--- Podane dane ---

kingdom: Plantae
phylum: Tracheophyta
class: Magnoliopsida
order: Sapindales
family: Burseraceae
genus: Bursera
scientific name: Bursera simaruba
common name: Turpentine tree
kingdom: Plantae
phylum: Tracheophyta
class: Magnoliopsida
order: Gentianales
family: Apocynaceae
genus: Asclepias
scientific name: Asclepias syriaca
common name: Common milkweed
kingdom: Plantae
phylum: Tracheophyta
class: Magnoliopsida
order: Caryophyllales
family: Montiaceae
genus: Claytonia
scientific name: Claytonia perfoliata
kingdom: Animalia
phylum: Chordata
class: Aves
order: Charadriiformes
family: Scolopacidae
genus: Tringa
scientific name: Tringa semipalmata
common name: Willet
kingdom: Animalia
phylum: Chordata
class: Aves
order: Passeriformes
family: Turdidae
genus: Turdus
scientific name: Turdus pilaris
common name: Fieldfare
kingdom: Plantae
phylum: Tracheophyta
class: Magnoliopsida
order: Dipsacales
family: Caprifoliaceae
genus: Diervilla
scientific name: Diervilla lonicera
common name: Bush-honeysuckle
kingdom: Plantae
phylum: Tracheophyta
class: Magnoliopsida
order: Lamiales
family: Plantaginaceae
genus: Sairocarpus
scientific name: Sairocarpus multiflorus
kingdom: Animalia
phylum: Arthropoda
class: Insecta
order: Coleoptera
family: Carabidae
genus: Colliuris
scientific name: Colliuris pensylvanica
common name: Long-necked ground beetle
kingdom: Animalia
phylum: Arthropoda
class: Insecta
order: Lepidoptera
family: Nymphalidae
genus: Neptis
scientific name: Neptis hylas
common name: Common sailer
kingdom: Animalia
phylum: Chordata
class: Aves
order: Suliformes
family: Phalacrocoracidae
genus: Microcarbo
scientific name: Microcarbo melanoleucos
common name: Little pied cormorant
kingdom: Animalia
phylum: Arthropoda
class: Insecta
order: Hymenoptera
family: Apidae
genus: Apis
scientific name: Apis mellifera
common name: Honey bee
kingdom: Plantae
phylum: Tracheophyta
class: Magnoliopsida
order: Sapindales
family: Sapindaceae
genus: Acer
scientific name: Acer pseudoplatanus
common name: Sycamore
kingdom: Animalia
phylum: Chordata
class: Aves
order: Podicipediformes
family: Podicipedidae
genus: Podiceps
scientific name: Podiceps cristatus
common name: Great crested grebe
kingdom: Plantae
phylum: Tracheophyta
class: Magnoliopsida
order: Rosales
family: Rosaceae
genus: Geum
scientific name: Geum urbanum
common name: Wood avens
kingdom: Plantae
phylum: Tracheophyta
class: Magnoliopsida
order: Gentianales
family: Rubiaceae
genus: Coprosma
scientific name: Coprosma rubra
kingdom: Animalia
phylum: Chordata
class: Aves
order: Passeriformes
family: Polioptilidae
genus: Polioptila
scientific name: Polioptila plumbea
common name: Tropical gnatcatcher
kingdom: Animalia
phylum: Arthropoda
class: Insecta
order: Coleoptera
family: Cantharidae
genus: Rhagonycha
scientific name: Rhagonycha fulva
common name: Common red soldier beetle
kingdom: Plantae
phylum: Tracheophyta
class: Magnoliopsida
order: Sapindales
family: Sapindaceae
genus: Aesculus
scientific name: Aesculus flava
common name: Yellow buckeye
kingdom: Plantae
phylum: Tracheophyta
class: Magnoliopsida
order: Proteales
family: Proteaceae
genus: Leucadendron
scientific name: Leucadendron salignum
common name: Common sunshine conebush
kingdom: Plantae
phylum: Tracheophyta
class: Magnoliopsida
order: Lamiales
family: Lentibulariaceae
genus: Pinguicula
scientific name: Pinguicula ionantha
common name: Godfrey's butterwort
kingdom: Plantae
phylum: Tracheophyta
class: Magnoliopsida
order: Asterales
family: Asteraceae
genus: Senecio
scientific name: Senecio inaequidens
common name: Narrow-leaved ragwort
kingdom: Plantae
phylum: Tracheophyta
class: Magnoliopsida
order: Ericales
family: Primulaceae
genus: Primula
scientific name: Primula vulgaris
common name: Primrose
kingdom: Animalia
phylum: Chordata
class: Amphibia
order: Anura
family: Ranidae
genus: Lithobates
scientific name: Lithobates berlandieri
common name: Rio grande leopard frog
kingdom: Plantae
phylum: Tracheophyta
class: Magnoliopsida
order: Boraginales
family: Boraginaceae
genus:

---

Czy możesz powtórzyć bez zmian wiersze danych od wiersza zawierającego „scientific name: Microcarbo melanoleucos” do wiersza zawierającego „common name: Sycamore”, łącznie z tymi dwoma?

scientific name: Microcarbo melanoleucos
common name: Little pied cormorant
kingdom: Animalia
phylum: Arthropoda
class: Insecta
order: Hymenoptera
family: Apidae
genus: Apis
scientific name: Apis mellifera
common name: Honey bee
kingdom: Plantae
phylum: Tracheophyta
class: Magnoliopsida
order: Sapindales
family: Sapindaceae
genus: Acer
scientific name: Acer pseudoplatanus
common name: Sycamore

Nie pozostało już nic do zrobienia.